In the Beras/optimizers.py file make sure to implement the optimization for each of

the different types of optimizers. Lab 2 should help with this, so good luck!

● BasicOptimizer : [TODO] A simple optimizer strategy as seen in Lab 1.

● RMSProp : [TODO] Root mean squared error propagation.

● Adam : [TODO] A common adaptive motion estimation-based optimizer.

from collections import defaultdict
import numpy as np

## HINT: Lab 2 might be helpful...

class BasicOptimizer:
    def __init__(self, learning_rate):
        self.learning_rate = learning_rate

    def apply_gradients(self, weights, grads):
        # TODO: Update the weights using basic stochastic gradient descent
        return


class RMSProp:
    def __init__(self, learning_rate, beta=0.9, epsilon=1e-6):
        self.learning_rate = learning_rate

        self.beta = beta
        self.epsilon = epsilon

        self.v = defaultdict(lambda: 0)

    def apply_gradients(self, weights, grads):
        # TODO: Implement RMSProp optimization
        # Refer to the lab on Optimizers for a better understanding!
        return


class Adam:
    def __init__(
        self, learning_rate, beta_1=0.9, beta_2=0.999, epsilon=1e-7, amsgrad=False
    ):
        self.amsgrad = amsgrad

        self.learning_rate = learning_rate
        self.beta_1 = beta_1
        self.beta_2 = beta_2
        self.epsilon = epsilon

        self.m = defaultdict(lambda: 0)  # First moment zero vector
        self.v = defaultdict(lambda: 0)  # Second moment zero vector.
        # Expected value of first moment vector
        self.m_hat = defaultdict(lambda: 0)
        # Expected value of second moment vector
        self.v_hat = defaultdict(lambda: 0)
        self.t = 0  # Time counter

    def apply_gradients(self, weights, grads):
        # TODO: Implement Adam optimization
        # Refer to the lab on Optimizers for a better understanding!
        return

9. Accuracy metrics

Finally, to evaluate the performance of your model, you need to use appropriate

accuracy metrics. In this assignment, you will implement categorical accuracy in

Beras/metrics.py :

● forward() : [TODO] Return the categorical accuracy of your model given the

predicted probabilities and true labels. You should be returning the proportion of

predicted labels equal to the true labels, where the predicted label for an image is

the label corresponding to the highest probability. Refer to the internet or lecture

slides for categorical accuracy math!

import numpy as np

from .core import Callable


class CategoricalAccuracy(Callable):
    def forward(self, probs, labels):
        """Categorical accuracy forward pass!"""
        super().__init__()
        # TODO: Compute and return the categorical accuracy of your model given the output probabilities and true labels
        return None

10. Train and Test

Finally, using all the above primitives, you are required to build two models in

assignment.py:

● A simple model in get_simple_model() with at most one Diffable layer (e.g.,

Dense - ./layers.py ) and one activation function (look for them in

./activation.py ). This one is provided for you by default, though you can

change it if you’d like. The autograder will evaluate the original one though!

DATA EXTRACT:
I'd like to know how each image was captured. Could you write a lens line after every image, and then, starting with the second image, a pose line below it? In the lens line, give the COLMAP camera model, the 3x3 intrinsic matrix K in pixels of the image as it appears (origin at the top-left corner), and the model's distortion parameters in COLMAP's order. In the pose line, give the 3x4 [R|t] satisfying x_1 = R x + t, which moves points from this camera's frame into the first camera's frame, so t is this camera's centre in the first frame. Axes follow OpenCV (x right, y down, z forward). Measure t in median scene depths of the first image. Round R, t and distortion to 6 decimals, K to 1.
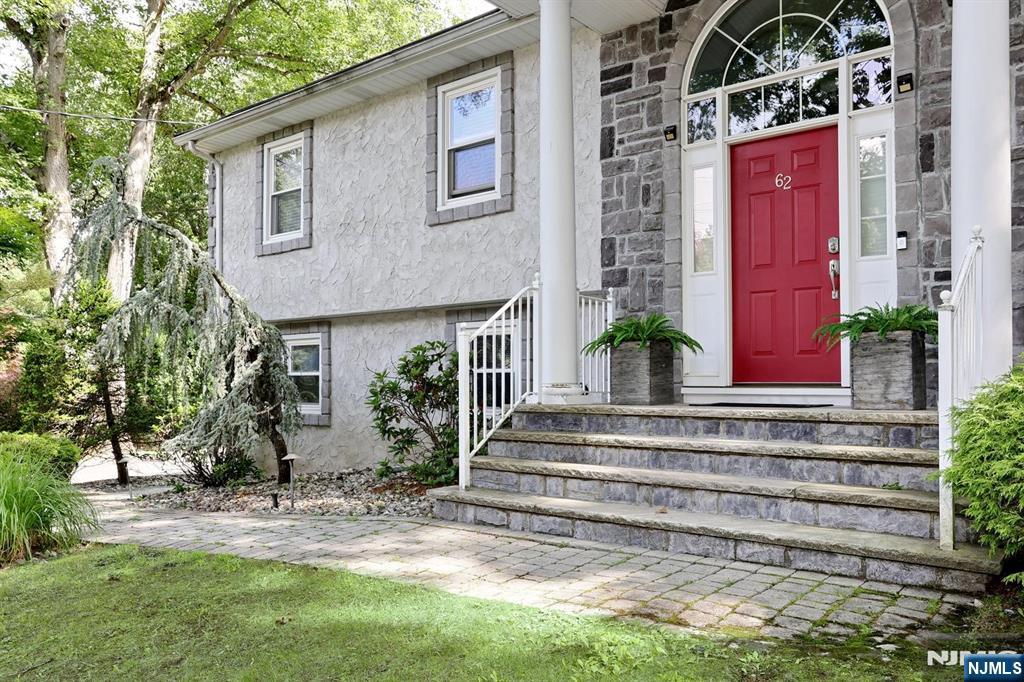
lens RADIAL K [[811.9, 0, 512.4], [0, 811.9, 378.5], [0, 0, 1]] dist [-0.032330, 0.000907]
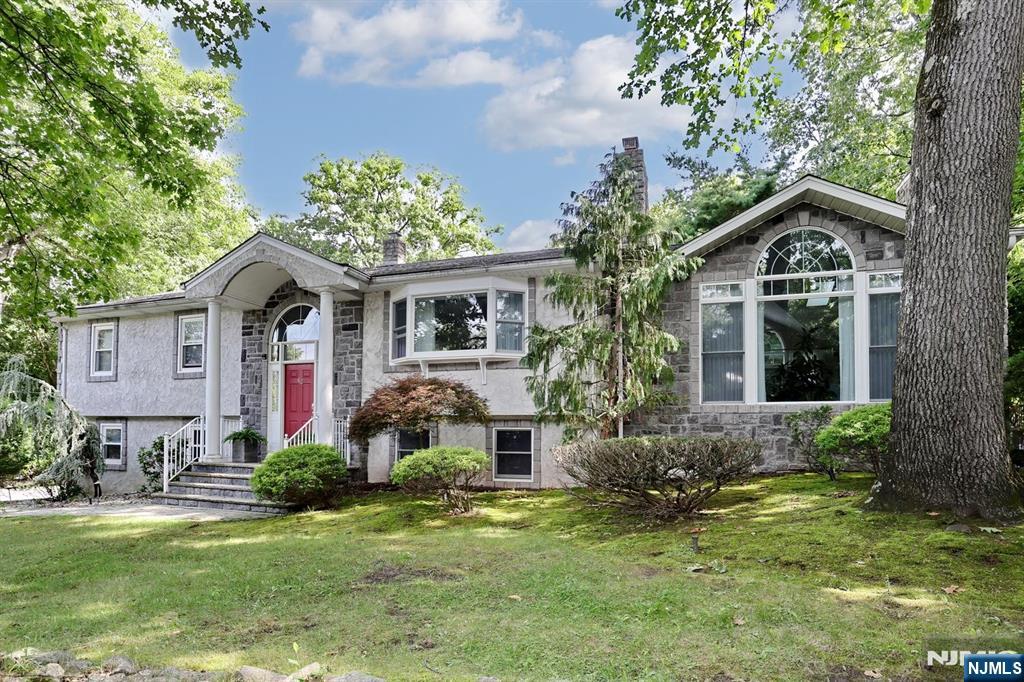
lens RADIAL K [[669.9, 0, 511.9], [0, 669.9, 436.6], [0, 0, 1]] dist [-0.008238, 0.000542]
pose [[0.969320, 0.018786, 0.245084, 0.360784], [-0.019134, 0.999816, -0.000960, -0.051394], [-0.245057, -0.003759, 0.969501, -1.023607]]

TASK REQUIREMENTS:
A: From the Beras assignment excerpt above, list every parameter that the Adam class's __init__ method accepts besides self.
B: Extend the Beras assignment excerpt above with a passage that picks up after its final sentence.

RESPONSES BY TASK:
A: learning_rate, beta_1, beta_2, epsilon, amsgrad

B:
● A slightly more complex model in get_advanced_model() with two or more

Diffable layers and two or more activation functions. We recommend using Adam

optimizer for this model with a decently low learning rate.

For any hyperparameters you use (layer sizes, learning rate, epoch size, batch size,

etc.), please hardcode these values in the get_simple_model() and

get_advanced_model() functions. Do NOT store them under the main handler.

Once everything is implemented, you can use python3 assignment.py to run your

model and see the loss/accuracy!

from types import SimpleNamespace

import Beras
import numpy as np


class SequentialModel(Beras.Model):
    """
    Implemented in Beras/model.py

    def __init__(self, layers):
    def compile(self, optimizer, loss_fn, acc_fn):
    def fit(self, x, y, epochs, batch_size):
    def evaluate(self, x, y, batch_size):           ## <- TODO
    """

    def call(self, inputs):
        """
        Forward pass in sequential model. It's helpful to note that layers are initialized in Beras.Model, and
        you can refer to them with self.layers. You can call a layer by doing var = layer(input).
        """
        # TODO: The call function!
        return None

    def batch_step(self, x, y, training=True):
        """
        Computes loss and accuracy for a batch. This step consists of both a forward and backward pass.
        If training=false, don't apply gradients to update the model! 
        Most of this method (forward, loss, applying gradients)
        will take place within the scope of Beras.GradientTape()
        """
        # TODO: Compute loss and accuracy for a batch.
        # If training, then also update the gradients according to the optimizer
        return {"loss": None, "acc": None}


def get_simple_model_components():
    """
    Returns a simple single-layer model.
    """
    ## DO NOT CHANGE IN FINAL SUBMISSION

    from Beras.activations import Softmax
    from Beras.layers import Dense
    from Beras.losses import MeanSquaredError
    from Beras.metrics import CategoricalAccuracy
    from Beras.optimizers import BasicOptimizer

    # TODO: create a model and compile it with layers and functions of your choice
    model = SequentialModel([Dense(784, 10), Softmax()])
    model.compile(
        optimizer=BasicOptimizer(0.02),
        loss_fn=MeanSquaredError(),
        acc_fn=CategoricalAccuracy(),
    )
    return SimpleNamespace(model=model, epochs=10, batch_size=100)


def get_advanced_model_components():
    """
    Returns a multi-layered model with more involved components.
    """
    # TODO: create/compile a model with layers and functions of your choice.
    # model = SequentialModel()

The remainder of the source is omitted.